WHAT THIS TASK INVOLVES ▸ An exact reproduction of the entries is needed. Keep all pictures out of it.

[Items from a data source]

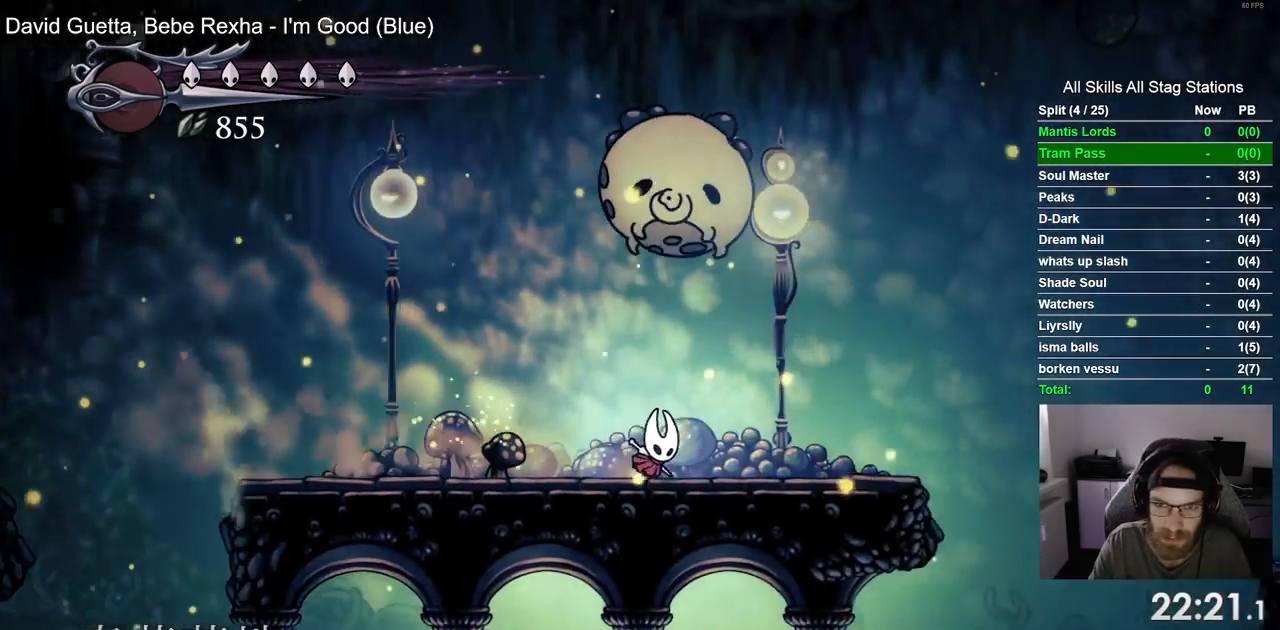
{"buttons": ["DPAD_RIGHT"], "left_stick": "center", "right_stick": "center", "events": []}
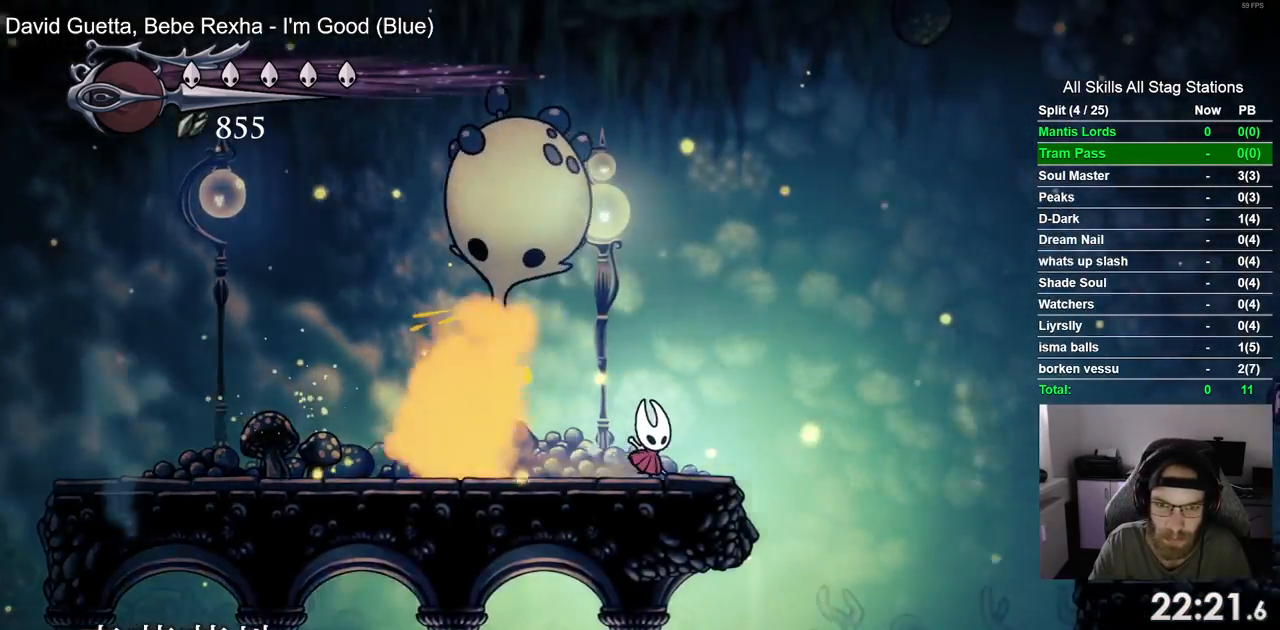
{"buttons": ["R2", "DPAD_RIGHT"], "left_stick": "center", "right_stick": "center", "events": [[117, "CROSS", "down"], [317, "CROSS", "up"], [333, "R2", "down"]]}
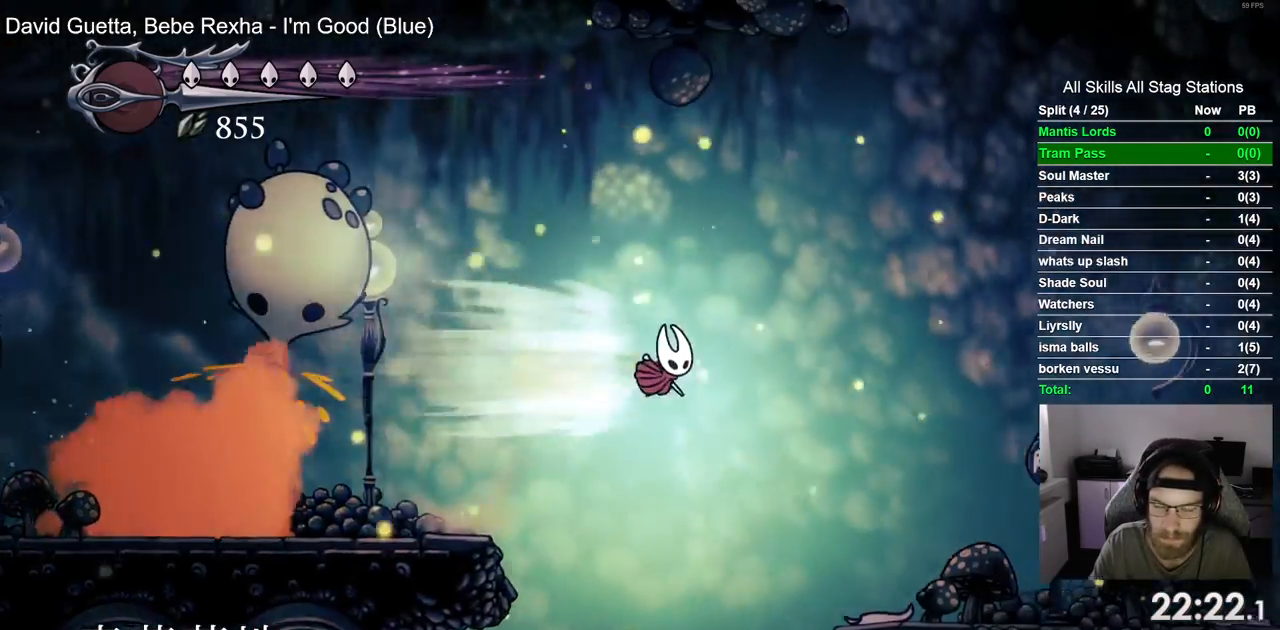
{"buttons": ["DPAD_RIGHT"], "left_stick": "center", "right_stick": "center", "events": [[17, "R2", "up"]]}
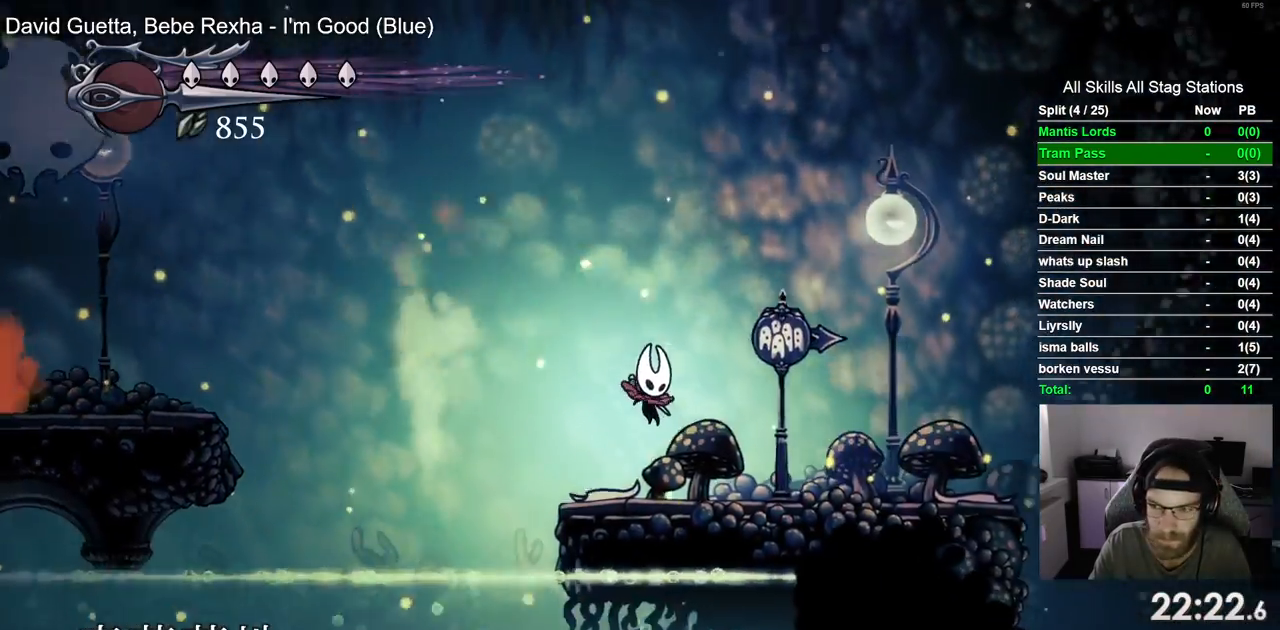
{"buttons": ["DPAD_RIGHT"], "left_stick": "center", "right_stick": "center", "events": [[67, "R2", "down"], [283, "R2", "up"]]}
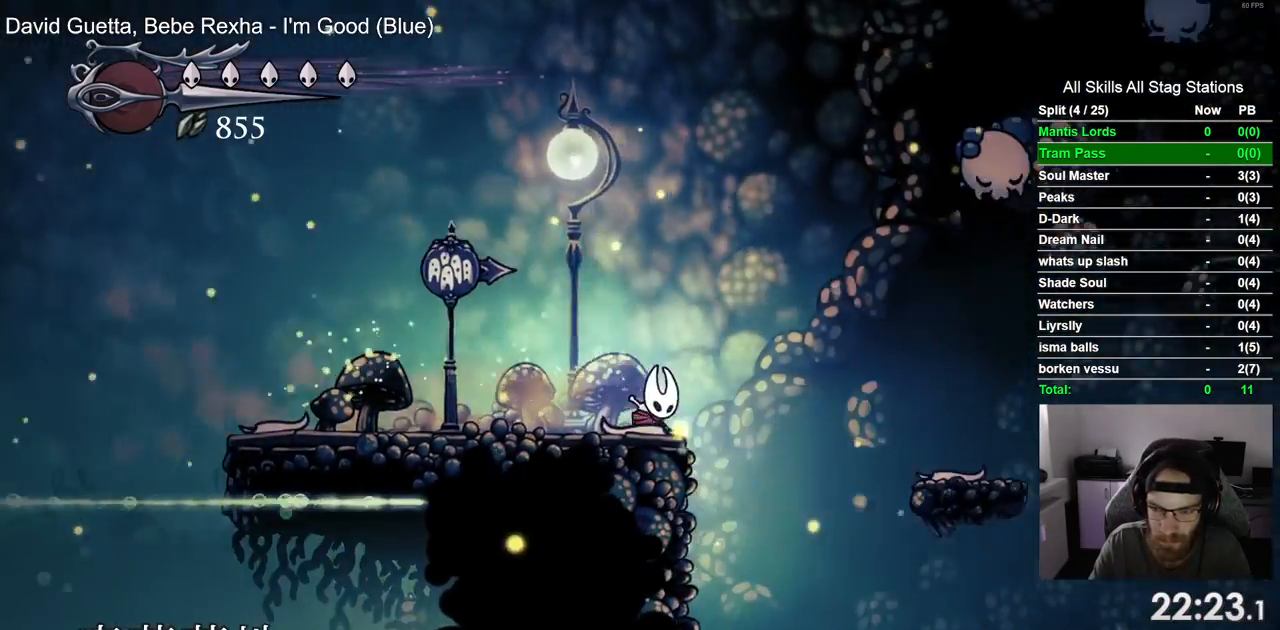
{"buttons": ["DPAD_RIGHT"], "left_stick": "center", "right_stick": "center", "events": []}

RESULT OF THIS EXERCISE ▸
{"buttons": ["DPAD_RIGHT"], "left_stick": "center", "right_stick": "center", "events": []}
{"buttons": ["R2", "DPAD_RIGHT"], "left_stick": "center", "right_stick": "center", "events": [[117, "CROSS", "down"], [317, "CROSS", "up"], [333, "R2", "down"]]}
{"buttons": ["DPAD_RIGHT"], "left_stick": "center", "right_stick": "center", "events": [[17, "R2", "up"]]}
{"buttons": ["DPAD_RIGHT"], "left_stick": "center", "right_stick": "center", "events": [[67, "R2", "down"], [283, "R2", "up"]]}
{"buttons": ["DPAD_RIGHT"], "left_stick": "center", "right_stick": "center", "events": []}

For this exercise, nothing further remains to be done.